Aleksandra Woryna od najmłodszych lat lubi obserwować przyrodę. W dzieciństwie przyglądała się mrówkom, jak taszczą małe ziarenka i jak pająki tkają sieć. Jest rolnikiem nie tylko z zawodu, ale i z zamiłowania, podobnie jak jej mąż Andrzej. To dzięki ich pracy i pomysłowości w centrum Połomi powstaje obecnie gospodarstwo ekologiczne. Połomscy rolnicy rozpoczęli starania o certyfikat.

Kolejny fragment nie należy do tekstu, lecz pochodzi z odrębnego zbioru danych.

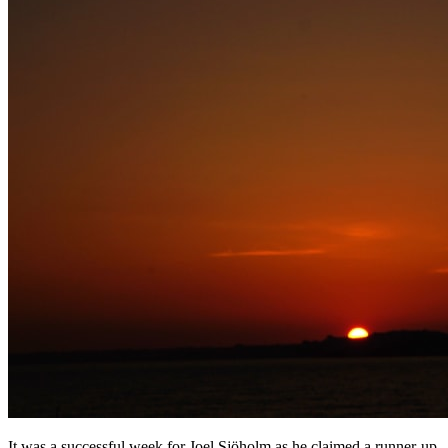
It was a successful week for Joel Sjöholm as he claimed a runner-up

Jest to bardzo korzystne z wielu powodów, przede wszystkim nie wydaje się pieniędzy na środki ochrony roślin i na nawozy. Ponadto takie gospodarstwa dofinansowuje Unia Europejska, która w okresie przestawiania dopłaca do każdego hektara plantacji 1800 złotych, później, po otrzymaniu certyfikatu jest to nieco mniejsza kwota – tłumaczy Aleksandra Woryna.
Pomysł na ziemię
Prawie dwadzieścia lat temu Worynowie przejęli po rodzicach ponad czterohektarowe gospodarstwo. Już wtedy przeczuwali, że tradycyjna uprawa się nie opłaca, dlatego starali się znaleźć pomysł na ziemię Najpierw hodowali stado zarodowe owiec, później maciory do hodowli prosiąt i tuczniki. Potem myśleli o uprawie szparagów czy porzeczek, aż trafili na borówkę amerykańską. I to był dobry wybór. Dzisiaj przed ich domem rośnie ponad dwa tysiące młodych krzewów tego owocu, a na drugiej, oddalonej nieco od domu plantacji - trzy tysiące. Uprawę tej rośliny połomscy rolnicy prowadzą od pięciu lat. Otrzymali na nią dofinansowanie z programu unijnego dla polskiego rolnictwa SAPARD. Pieniądze przeznaczyli na powiększenie plantacji borówki amerykańskiej oraz na zakup nowoczesnego ciągnika. Udowodnili, że pojedynczy człowiek, w tym przypadku rolnik, może również z sukcesem starać się o środki z Unii Europejskiej.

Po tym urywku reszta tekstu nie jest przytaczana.